Em 1985 Eunice publicou, com a antropóloga Carmen Junqueira, hoje professora emérita na Pontifícia Universidade Católica (PUC) de São Paulo, o livro O Estado contra o índio. Na obra elas traçam um panorama da legislação indigenista brasileira e apresentam as violações dos direitos humanos cometidas contra esses cidadãos.
“[No livro, ela] propunha perspectivas de soluções para a causa indígena, que se mostram relevantes ainda na atualidade”, avalia a psicóloga Mariana Festucci Grecco, professora universitária, pesquisadora na USP e autora de artigo acadêmico sobre a trajetória de Eunice. “[Ela defendia a] criação de entidades de apoio à causa indígena e o fortalecimento da organização indígena, com a promoção da autonomia cultura e autodeterminação das nações e comunidades com colaboração recíproca, a inviolabilidade e a demarcação de suas terras, entre outros direitos.”
Grecco comenta que a obra apresenta “como os povos indígenas sofreram a expropriação sistemática de suas terras, bem como o extermínio, ao longo de quatro séculos de história”. “E como a legislação brasileira ainda era incipiente em proteger os direitos dos nossos povos originários”, ressalta, lembrando que a primeira legislação específica a tratar do assunto foi o código civil instituído logo após a proclamação da república, situando “os direitos dos indígenas de maneira restrita e tutelada”.
“Eunice e Carmen sinalizavam como ela era limitada em situar o indígena como pessoa e titular de direitos, já que o contextualizava como ‘relativamente’ capaz para o exercício de ‘certos’ atos da vida civil, ainda sob o regime de tutela”, detalha a professora.
Constituição de 1988
Especialmente ao longo dos anos 1980, Eunice foi voz ativa na questão, influenciando os debates que culminariam na maneira como os indígenas passaram a ser oficialmente tratados pelo Estado a partir da Constituição de 1988. Marcelo diz que para sua mãe, “a luta era a mesma” do que a encarnada na questão dos desaparecidos políticos, torturados e mortos pela ditadura. “Se não conseguiu salvar o marido e tantos outros, tentaria salvar os índios, numa ditadura enfraquecida, com uma sociedade civil mais organizada e a imprensa livre”, pontua ele.
Trubiliano ressalta que foi fundamental a contribuição de Eunice para a formulação do artigo 231 da Constituição, “um marco jurídico inédito no país, fundamental na garantia e na proteção dos direitos das populações indígenas, assegurando aos povos originários o reconhecimento de sua organização social, costumes, línguas, crenças e tradições, além do direito às terras que tradicionalmente ocupavam”.
Eunice ativista
“Depois de […] se identificar com a dor, minha mãe se engajou com tudo: no Dia do Índio de 1984, participou de um debate da TV Cultura [a respeito do tema, com a participação de nomes como o de Krenak]”, diz o escritor. “Passou a ser apresentada como assessora jurídica da Comissão Pró-Índio.

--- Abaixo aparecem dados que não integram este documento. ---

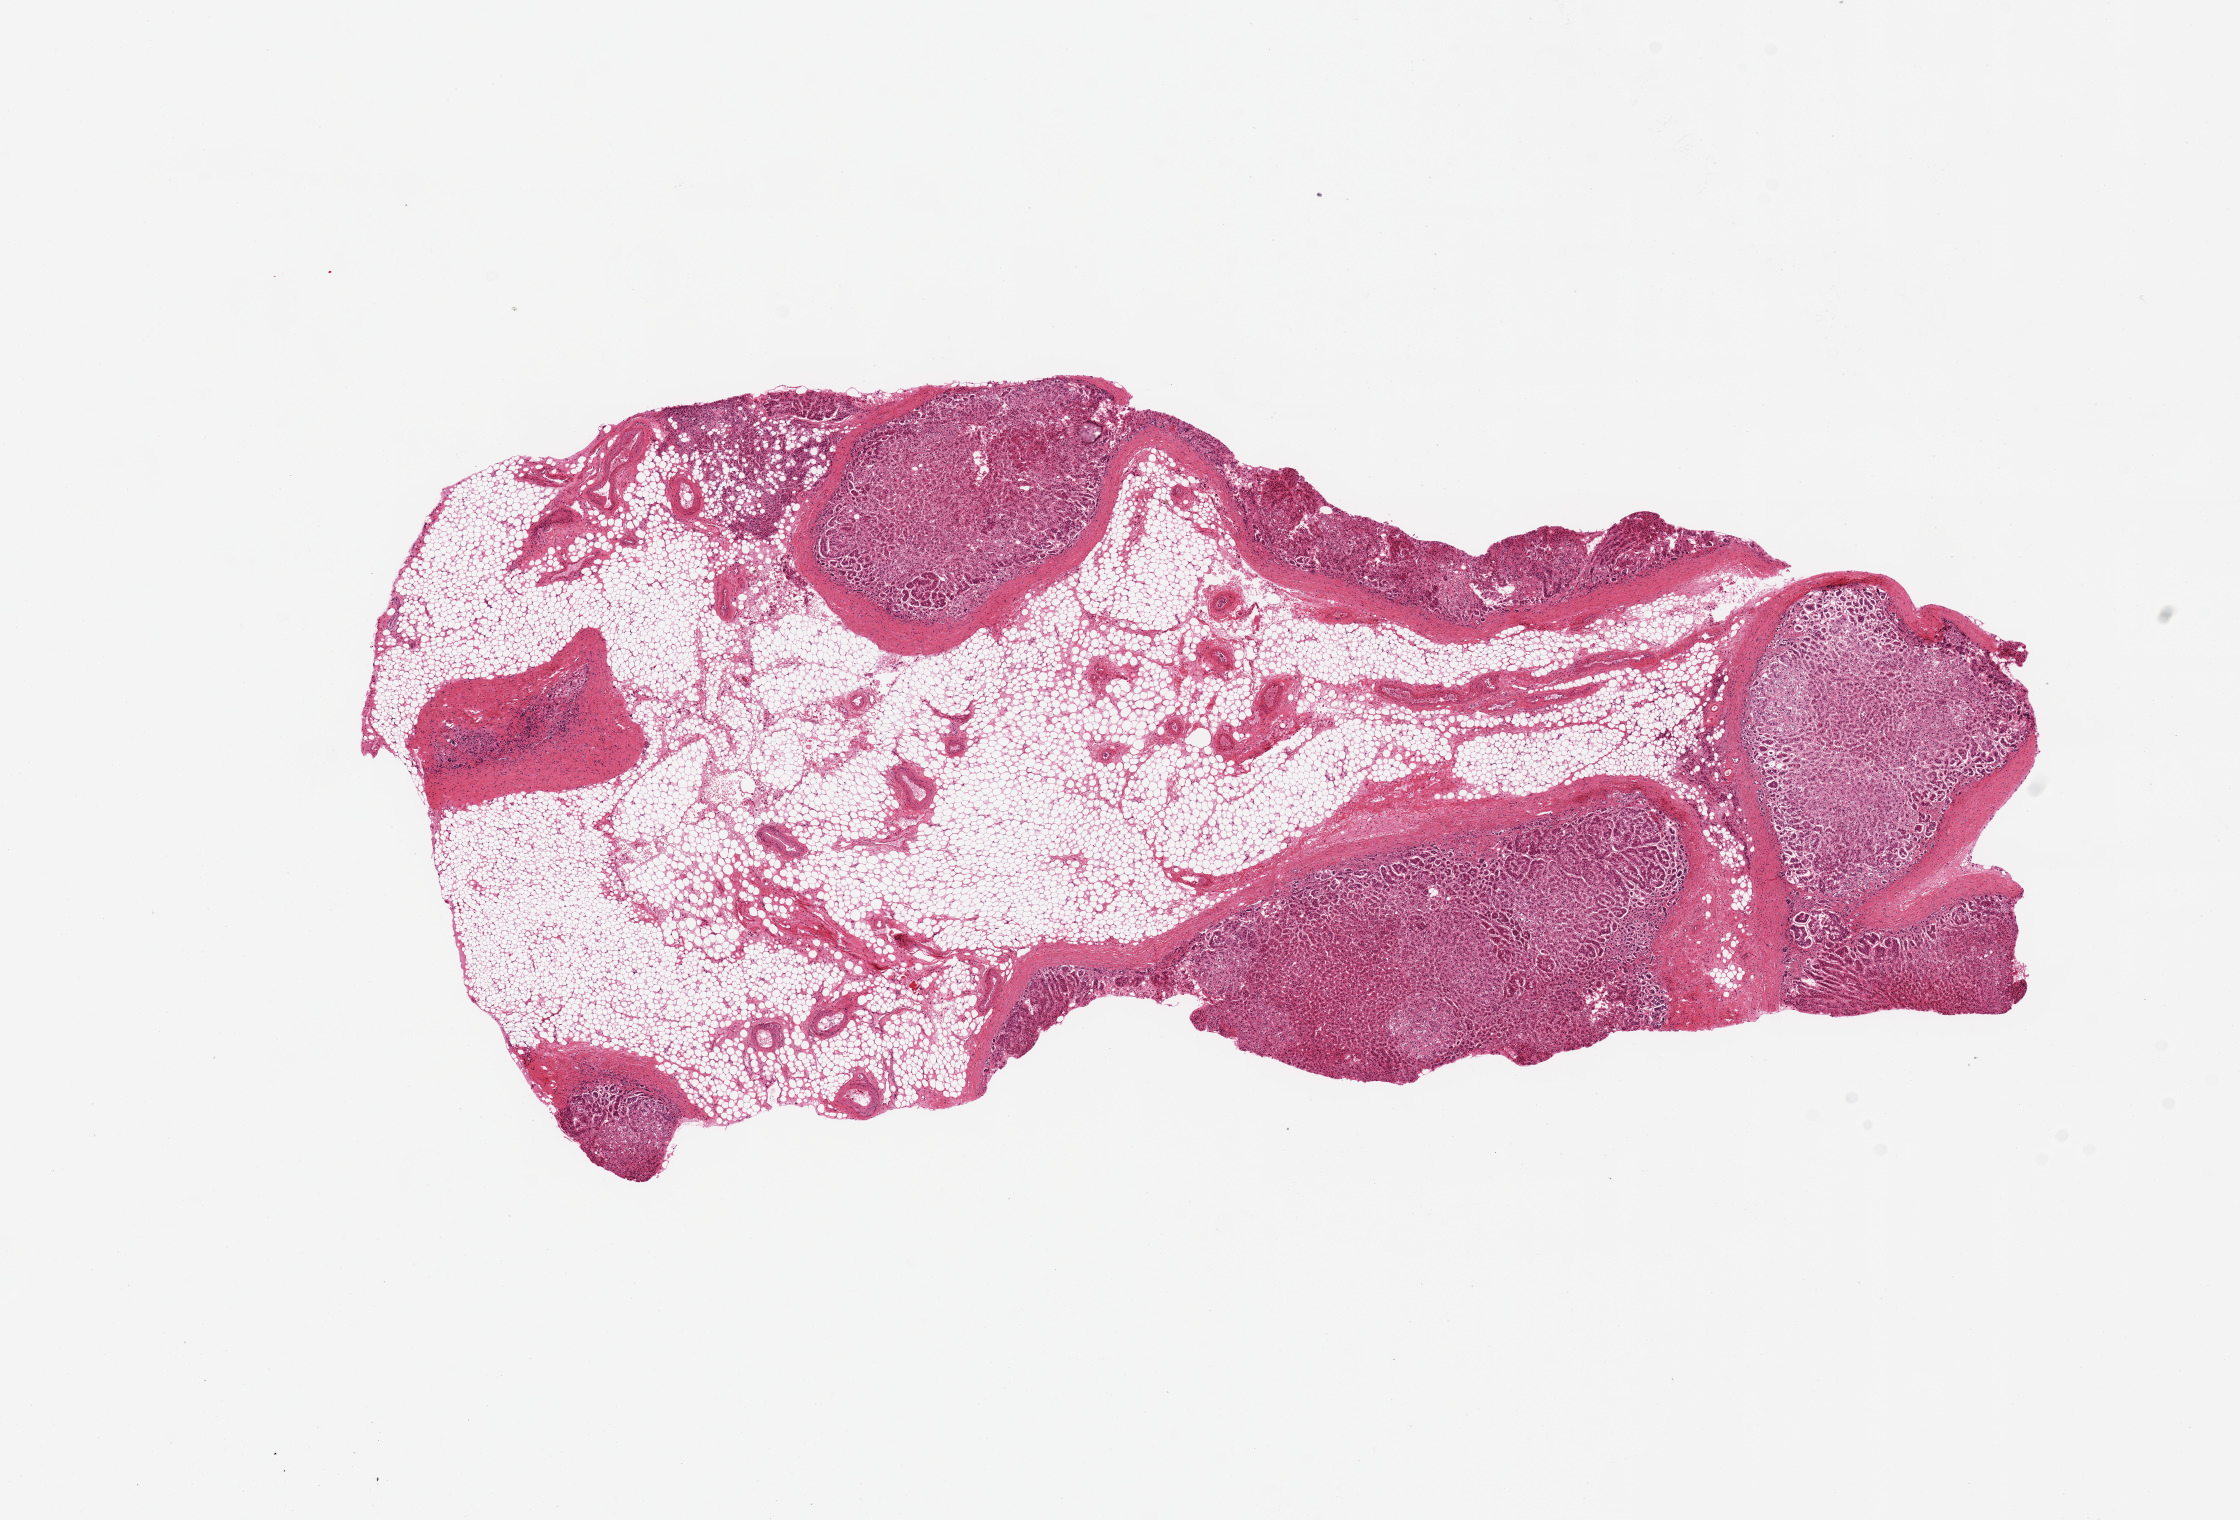
H&E whole-slide image, shown as a low-resolution overview of the whole scanned area (about 17.7 x 12.0 mm), PAXgene-fixed paraffin-embedded (PFPE) section, sampled site (target tissue): adrenal gland, donor tissue sample. Donor: female.
Reviewer comment on this tissue sample: 13x5 mm; cortex; 50% of aliquot is adipose.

Participou de vários debates […]. Exigia a demarcação das terras indígenas. Denunciava que o governo não parecia estar disposto a cumprir o que exigia a lei. Governo militar, ainda. O que restava dele.”
Marcelo conta que, nessa época, líderes indígenas frequentavam a casa da mãe, em São Paulo.
Em julho de 1984, Eunice representou o Brasil no Congresso Mundial das Populações Nativas em Estrasburgo, na França. “Ela passou a assessorar o Banco Mundial. Ficou amiga de antropólogos, especialistas em meio ambiente, em energia”, conta o filho. “Passou a falar não mais como a viúva de Rubens Paiva, representante de familiares de desaparecidos, mas como autoridade em direito indígena representante do Banco Mundial.”
Em 1987, em parceria com outros ativistas, Eunice fundou o Instituto de Antropologia e Meio Ambiente, ONG que funcionou até 2001 na defesa e autonomia dos povos indígenas. Também foi ativa participante de outras organizações civis, como a Mata Virgem e a Fundação Pró-Índio.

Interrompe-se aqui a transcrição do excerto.